DATASET CONTENT below:

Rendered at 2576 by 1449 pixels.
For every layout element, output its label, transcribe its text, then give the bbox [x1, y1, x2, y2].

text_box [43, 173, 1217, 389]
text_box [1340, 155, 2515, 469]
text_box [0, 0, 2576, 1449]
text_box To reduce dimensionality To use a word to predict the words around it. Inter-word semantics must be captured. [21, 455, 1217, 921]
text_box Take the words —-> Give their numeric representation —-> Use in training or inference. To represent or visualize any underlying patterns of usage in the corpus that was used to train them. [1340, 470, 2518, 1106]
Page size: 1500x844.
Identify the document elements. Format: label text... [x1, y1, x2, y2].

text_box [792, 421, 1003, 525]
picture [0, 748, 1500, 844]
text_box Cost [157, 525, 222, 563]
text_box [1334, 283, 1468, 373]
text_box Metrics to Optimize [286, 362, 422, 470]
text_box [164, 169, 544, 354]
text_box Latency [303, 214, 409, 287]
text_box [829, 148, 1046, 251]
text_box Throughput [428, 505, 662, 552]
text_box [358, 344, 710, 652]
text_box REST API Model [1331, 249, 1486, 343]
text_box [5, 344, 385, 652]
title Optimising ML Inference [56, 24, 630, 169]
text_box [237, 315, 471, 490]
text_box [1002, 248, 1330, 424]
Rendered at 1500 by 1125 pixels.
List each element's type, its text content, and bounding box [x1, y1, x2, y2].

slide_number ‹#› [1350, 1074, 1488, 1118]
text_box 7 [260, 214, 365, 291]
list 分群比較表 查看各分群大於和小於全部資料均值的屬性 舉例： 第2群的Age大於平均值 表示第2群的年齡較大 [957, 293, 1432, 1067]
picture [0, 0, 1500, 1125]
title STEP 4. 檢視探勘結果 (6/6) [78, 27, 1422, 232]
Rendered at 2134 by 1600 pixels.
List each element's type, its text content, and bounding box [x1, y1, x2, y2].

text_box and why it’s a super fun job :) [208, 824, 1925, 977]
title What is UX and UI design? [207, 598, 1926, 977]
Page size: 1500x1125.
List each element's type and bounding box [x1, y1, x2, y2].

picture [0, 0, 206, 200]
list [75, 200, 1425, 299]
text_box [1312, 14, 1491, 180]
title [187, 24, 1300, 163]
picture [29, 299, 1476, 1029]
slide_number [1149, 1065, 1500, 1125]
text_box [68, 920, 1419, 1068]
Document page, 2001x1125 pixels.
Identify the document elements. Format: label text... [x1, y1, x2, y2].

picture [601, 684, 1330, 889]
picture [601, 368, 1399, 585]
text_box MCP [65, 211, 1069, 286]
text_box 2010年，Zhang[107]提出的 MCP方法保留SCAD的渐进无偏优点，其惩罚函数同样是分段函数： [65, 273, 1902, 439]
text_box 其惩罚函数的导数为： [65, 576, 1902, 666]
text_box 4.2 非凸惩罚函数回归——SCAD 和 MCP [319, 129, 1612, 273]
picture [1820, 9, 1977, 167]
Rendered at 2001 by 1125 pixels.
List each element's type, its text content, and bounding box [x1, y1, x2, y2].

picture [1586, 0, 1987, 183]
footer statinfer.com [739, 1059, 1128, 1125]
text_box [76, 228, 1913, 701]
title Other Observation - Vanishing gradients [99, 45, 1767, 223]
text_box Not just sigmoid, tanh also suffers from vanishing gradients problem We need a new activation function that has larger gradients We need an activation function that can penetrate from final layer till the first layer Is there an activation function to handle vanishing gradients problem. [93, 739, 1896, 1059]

End of DATASET CONTENT.

Within the entries above, how many lines contain the word "pixels"? State the number only.

SOLVED PROBLEM | 5